Given request
Copy the stretch of data from the line containing "scientific name: Papilio zelicaon" through the line containing "scientific name: Spizella passerina", changing "common name" to "vernacular name" and keeping everything else the same.

Stored data

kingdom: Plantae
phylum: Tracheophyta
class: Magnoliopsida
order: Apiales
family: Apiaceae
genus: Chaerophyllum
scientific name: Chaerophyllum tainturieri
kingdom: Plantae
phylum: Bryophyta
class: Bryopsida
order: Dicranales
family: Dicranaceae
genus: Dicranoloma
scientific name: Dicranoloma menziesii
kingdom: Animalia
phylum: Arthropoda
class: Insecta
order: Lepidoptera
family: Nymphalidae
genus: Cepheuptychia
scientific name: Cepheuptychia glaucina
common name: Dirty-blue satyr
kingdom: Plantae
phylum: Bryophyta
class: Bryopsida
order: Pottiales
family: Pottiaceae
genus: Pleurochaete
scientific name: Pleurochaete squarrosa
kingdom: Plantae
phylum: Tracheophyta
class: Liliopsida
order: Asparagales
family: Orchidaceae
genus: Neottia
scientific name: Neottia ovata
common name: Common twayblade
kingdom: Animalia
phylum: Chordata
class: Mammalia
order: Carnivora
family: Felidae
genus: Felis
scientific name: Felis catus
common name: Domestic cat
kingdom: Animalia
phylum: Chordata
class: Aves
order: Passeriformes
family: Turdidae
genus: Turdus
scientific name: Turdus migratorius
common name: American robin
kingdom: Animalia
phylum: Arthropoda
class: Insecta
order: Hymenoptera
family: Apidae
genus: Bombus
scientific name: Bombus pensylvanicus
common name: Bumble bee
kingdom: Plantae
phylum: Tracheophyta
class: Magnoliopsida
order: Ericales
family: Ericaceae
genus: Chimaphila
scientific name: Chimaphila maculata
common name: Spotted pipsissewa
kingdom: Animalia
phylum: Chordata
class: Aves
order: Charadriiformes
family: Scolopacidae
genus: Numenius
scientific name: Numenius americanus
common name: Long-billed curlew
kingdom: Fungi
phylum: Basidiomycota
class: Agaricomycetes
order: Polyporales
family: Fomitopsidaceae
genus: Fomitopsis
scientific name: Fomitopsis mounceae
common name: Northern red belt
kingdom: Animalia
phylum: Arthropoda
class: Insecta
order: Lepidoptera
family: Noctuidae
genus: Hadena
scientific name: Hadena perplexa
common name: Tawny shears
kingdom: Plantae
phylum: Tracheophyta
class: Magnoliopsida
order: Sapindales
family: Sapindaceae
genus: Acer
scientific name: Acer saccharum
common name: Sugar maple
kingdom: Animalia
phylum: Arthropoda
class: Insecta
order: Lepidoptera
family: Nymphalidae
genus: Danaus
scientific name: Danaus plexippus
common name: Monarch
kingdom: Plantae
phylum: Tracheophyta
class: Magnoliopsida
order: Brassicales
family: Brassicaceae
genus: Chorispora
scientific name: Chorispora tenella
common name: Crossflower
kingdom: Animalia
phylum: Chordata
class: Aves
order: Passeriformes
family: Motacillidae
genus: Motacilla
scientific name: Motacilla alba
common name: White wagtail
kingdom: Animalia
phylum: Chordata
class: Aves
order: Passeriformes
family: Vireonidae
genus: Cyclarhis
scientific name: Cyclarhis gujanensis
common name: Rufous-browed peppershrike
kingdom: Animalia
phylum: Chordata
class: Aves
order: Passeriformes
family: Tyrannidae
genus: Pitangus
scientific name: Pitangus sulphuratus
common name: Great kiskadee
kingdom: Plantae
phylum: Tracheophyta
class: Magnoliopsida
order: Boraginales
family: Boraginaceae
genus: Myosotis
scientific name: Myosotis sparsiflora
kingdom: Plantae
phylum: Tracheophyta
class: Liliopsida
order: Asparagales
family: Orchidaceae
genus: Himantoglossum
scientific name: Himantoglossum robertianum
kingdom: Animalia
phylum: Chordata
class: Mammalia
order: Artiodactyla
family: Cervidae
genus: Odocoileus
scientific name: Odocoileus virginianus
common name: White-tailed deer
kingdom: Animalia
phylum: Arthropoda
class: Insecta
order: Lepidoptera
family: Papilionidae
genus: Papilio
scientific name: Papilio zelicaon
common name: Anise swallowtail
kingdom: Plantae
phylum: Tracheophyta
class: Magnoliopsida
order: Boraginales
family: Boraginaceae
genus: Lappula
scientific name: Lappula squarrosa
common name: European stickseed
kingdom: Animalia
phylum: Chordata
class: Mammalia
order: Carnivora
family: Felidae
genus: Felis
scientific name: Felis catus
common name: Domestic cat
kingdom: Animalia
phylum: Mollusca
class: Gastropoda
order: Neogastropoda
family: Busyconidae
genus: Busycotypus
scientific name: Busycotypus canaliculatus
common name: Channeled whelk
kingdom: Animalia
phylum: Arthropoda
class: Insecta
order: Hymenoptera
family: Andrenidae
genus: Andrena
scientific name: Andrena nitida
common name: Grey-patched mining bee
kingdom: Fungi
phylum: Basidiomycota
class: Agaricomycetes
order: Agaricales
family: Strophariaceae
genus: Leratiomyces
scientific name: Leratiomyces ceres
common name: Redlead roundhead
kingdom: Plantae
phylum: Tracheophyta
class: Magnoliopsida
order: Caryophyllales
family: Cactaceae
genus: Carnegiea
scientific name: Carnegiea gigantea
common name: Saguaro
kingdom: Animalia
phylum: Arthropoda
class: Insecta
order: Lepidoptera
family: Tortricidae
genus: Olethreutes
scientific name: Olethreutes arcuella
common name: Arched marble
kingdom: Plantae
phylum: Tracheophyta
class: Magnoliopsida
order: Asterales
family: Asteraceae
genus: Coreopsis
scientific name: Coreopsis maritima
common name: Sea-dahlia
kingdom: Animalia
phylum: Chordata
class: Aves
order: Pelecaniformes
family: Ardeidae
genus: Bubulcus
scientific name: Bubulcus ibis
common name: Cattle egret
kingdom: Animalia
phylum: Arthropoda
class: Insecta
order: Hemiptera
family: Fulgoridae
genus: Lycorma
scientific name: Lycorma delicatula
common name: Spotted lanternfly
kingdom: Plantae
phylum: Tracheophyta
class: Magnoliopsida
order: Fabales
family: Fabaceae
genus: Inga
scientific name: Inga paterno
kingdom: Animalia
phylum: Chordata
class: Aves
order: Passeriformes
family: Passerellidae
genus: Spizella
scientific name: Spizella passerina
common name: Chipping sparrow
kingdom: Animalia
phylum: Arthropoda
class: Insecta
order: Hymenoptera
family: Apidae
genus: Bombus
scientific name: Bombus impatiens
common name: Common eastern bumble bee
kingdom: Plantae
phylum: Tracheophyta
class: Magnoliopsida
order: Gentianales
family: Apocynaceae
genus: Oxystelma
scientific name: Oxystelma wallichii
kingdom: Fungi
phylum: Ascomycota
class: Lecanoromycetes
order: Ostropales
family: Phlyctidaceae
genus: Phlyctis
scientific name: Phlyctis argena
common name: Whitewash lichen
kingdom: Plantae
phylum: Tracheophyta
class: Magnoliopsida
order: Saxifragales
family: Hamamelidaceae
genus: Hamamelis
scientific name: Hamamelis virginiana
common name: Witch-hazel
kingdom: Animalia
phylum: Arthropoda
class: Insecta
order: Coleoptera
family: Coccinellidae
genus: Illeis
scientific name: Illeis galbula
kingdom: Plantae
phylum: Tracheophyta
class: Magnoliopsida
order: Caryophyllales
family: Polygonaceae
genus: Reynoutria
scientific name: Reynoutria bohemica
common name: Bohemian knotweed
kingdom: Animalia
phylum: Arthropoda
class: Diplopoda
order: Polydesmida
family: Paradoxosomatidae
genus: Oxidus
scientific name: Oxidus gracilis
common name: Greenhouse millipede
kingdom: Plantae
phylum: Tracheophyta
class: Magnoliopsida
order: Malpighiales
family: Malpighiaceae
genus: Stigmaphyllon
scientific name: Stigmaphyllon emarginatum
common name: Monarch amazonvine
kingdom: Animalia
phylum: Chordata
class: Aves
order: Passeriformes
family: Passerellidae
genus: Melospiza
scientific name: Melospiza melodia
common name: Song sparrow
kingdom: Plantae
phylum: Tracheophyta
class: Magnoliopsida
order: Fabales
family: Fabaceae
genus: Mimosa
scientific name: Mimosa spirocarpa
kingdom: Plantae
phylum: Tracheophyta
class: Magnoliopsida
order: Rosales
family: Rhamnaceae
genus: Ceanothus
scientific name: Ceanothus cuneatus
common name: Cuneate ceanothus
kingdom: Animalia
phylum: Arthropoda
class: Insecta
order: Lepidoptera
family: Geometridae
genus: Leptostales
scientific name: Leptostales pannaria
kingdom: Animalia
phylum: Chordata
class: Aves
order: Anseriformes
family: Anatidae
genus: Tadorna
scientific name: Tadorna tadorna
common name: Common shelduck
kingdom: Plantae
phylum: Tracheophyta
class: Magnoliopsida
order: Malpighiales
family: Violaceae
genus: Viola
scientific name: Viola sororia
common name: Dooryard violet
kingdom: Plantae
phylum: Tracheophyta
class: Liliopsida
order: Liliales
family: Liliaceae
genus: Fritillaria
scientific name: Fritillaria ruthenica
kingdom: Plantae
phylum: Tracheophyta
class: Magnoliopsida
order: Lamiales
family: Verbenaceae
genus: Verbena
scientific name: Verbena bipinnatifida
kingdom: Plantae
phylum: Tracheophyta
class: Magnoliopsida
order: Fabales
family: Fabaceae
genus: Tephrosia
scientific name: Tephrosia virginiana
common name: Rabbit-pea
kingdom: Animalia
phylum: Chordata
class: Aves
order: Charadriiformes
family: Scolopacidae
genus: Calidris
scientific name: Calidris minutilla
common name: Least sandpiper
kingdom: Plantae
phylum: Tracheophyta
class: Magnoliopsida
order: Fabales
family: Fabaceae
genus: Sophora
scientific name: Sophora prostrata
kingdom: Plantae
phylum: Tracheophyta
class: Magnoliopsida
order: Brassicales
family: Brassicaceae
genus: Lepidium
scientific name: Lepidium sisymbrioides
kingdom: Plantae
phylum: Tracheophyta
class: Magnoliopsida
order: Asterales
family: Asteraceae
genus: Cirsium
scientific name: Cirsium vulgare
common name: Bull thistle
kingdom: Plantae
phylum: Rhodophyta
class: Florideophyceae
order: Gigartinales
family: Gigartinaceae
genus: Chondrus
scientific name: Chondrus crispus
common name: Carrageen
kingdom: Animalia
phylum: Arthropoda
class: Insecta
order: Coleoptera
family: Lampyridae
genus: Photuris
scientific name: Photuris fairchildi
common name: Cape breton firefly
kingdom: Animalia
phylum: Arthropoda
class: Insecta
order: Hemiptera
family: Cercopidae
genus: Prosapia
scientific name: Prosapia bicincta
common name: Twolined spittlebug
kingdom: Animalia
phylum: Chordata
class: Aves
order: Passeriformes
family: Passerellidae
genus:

Task solution
scientific name: Papilio zelicaon
vernacular name: Anise swallowtail
kingdom: Plantae
phylum: Tracheophyta
class: Magnoliopsida
order: Boraginales
family: Boraginaceae
genus: Lappula
scientific name: Lappula squarrosa
vernacular name: European stickseed
kingdom: Animalia
phylum: Chordata
class: Mammalia
order: Carnivora
family: Felidae
genus: Felis
scientific name: Felis catus
vernacular name: Domestic cat
kingdom: Animalia
phylum: Mollusca
class: Gastropoda
order: Neogastropoda
family: Busyconidae
genus: Busycotypus
scientific name: Busycotypus canaliculatus
vernacular name: Channeled whelk
kingdom: Animalia
phylum: Arthropoda
class: Insecta
order: Hymenoptera
family: Andrenidae
genus: Andrena
scientific name: Andrena nitida
vernacular name: Grey-patched mining bee
kingdom: Fungi
phylum: Basidiomycota
class: Agaricomycetes
order: Agaricales
family: Strophariaceae
genus: Leratiomyces
scientific name: Leratiomyces ceres
vernacular name: Redlead roundhead
kingdom: Plantae
phylum: Tracheophyta
class: Magnoliopsida
order: Caryophyllales
family: Cactaceae
genus: Carnegiea
scientific name: Carnegiea gigantea
vernacular name: Saguaro
kingdom: Animalia
phylum: Arthropoda
class: Insecta
order: Lepidoptera
family: Tortricidae
genus: Olethreutes
scientific name: Olethreutes arcuella
vernacular name: Arched marble
kingdom: Plantae
phylum: Tracheophyta
class: Magnoliopsida
order: Asterales
family: Asteraceae
genus: Coreopsis
scientific name: Coreopsis maritima
vernacular name: Sea-dahlia
kingdom: Animalia
phylum: Chordata
class: Aves
order: Pelecaniformes
family: Ardeidae
genus: Bubulcus
scientific name: Bubulcus ibis
vernacular name: Cattle egret
kingdom: Animalia
phylum: Arthropoda
class: Insecta
order: Hemiptera
family: Fulgoridae
genus: Lycorma
scientific name: Lycorma delicatula
vernacular name: Spotted lanternfly
kingdom: Plantae
phylum: Tracheophyta
class: Magnoliopsida
order: Fabales
family: Fabaceae
genus: Inga
scientific name: Inga paterno
kingdom: Animalia
phylum: Chordata
class: Aves
order: Passeriformes
family: Passerellidae
genus: Spizella
scientific name: Spizella passerina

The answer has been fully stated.